Quien patroneaba en el bote impartió con sabia calma las sugerencias del caso: recoger los otros cebos y así liberar la popa, para brindarle el espacio a quien llevara adelante titánica faena.

“No es un Scalamdrum, es un Bacota, esto puede llevarnos un buen rato dominarlo; porque no sé dónde está, pero lo presiento grande”, nos comentó el capitán.

“A disfrutar, caballeros, que a eso hemos venido”, se me ocurrió pronunciar, mientras trepaba con mi cámara al techo de la cabina. Desde esa altura y encuadrando en ángulo picado, descubrí que lo tenía realmente todo: El hombre y su presa, en una misma estampa, para mis ojos inquietos. Todo frente a mi lente: el peligro y la belleza, en proporción exquisita.

Echado boca abajo, me afirmé con las piernas, para poder hacer fotos y no rodar hasta el agua. Compuse y enfoqué; y ubicando al pescador sobre mi tercio izquierdo, lo esperé hasta revelarse muy cerca del bote.

Cuando zanjó la superficie con su aleta dorsal, y su lomo gris oliva se pudo ver claramente, le disparé cuatro fotos con certeza de arponero. Todo lo que hubo después fue deleitarnos, contemplando la fuerza, el pulso y la paciencia, hasta izarlo con cuidado y retirarle el anzuelo; luego, yo hice algunas otras fotos, y con todos los recaudos lo devolvimos al agua.

“¿Te hubiera gustado pescarlo, Juan?” me preguntó mi compañero cuando bajé a la cubierta.

Entonces, encendí el respaldo de mi Nikon D300 y mostrando una parte de todo lo conseguido fue que sentí responderle: “Mirá las tomas que tengo; no dudaría en decirte que yo también lo pesqué”. 

El pez ofreció buena lucha, pero yo siempre sostengo que el genuino desafío lo representa el mar; y suelo creer, porque siempre es difícil separar algunas cosas, que si se sabe mirar, el mar es mujer.

Desplegamos sigilosos secretas artes de pesca, logrando hacerla asentir con especial respeto. Nos envuelve con sus brazos ondulantes y piernas infinitas, para así cautivarnos y conseguir que tenazmente volvamos a ella. En ocasiones nos acepta y nos regala su fruto, para virar sin aviso, intempestiva y soberbia. Siempre es inasible y misteriosa, pero igualmente fértil, generosa y única. Domina al subvertirnos la vida en un minuto, conquistando nuestra voluntad entre el amanecer, el cenit y el plenilunio.

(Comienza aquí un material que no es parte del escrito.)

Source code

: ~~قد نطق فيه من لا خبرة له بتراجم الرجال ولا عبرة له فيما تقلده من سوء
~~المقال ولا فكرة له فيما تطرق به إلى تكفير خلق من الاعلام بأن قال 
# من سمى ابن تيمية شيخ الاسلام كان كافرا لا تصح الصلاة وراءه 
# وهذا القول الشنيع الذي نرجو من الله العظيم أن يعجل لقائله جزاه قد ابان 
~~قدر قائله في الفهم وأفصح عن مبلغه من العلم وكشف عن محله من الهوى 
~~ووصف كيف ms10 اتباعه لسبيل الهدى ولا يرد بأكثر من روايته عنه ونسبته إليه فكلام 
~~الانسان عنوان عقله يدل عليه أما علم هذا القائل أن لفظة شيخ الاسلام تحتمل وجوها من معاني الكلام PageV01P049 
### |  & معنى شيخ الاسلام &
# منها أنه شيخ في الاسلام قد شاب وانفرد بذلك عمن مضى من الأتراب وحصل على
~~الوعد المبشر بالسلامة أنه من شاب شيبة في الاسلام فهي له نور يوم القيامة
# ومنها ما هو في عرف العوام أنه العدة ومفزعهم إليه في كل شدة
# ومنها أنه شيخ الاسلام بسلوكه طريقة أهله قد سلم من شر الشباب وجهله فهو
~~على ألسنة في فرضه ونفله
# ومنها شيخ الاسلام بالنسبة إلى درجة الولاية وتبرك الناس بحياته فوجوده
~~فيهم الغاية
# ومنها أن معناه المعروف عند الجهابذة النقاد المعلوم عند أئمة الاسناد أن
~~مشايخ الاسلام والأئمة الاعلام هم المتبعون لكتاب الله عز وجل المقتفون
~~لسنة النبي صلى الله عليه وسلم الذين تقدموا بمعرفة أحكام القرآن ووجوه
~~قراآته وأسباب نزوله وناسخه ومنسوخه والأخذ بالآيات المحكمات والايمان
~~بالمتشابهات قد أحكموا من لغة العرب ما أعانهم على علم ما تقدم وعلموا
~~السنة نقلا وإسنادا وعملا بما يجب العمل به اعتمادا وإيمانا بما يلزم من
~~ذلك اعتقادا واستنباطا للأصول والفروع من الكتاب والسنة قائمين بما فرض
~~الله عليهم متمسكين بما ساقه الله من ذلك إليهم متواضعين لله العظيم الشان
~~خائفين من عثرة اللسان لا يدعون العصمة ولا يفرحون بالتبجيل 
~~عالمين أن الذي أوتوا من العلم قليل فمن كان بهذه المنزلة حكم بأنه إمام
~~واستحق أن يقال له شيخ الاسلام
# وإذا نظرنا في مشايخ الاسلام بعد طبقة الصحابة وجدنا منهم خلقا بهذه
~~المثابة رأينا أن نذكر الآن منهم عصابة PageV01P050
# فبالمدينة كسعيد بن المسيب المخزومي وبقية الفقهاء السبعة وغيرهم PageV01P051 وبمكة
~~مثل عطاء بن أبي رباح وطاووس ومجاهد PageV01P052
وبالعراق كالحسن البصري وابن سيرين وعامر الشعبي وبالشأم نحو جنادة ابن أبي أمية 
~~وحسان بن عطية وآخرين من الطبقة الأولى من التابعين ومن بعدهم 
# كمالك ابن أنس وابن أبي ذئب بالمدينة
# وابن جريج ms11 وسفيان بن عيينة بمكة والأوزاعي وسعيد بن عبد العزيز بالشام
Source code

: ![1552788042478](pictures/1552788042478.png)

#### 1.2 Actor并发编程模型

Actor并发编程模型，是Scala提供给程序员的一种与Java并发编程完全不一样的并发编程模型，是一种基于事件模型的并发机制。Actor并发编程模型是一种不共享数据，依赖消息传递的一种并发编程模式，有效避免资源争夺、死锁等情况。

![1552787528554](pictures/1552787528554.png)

En vano me pregunto, si al hacemos al mar, estamos siendo infieles a nuestras compañeras que esperan en la orilla. Pero es “la mar” quien nos doblega, con su perfume salobre, y pacta con nosotros lo que quizás no se cumpla.

Será por todo lo dicho que siempre estamos allí, con la mirada cautiva sobre su cuerpo hipnótico, anhelando visitarla y enredarnos con ella.

Y así vivimos entonces, no pocos de nosotros: enamorados del mar, del amor y de la pesca.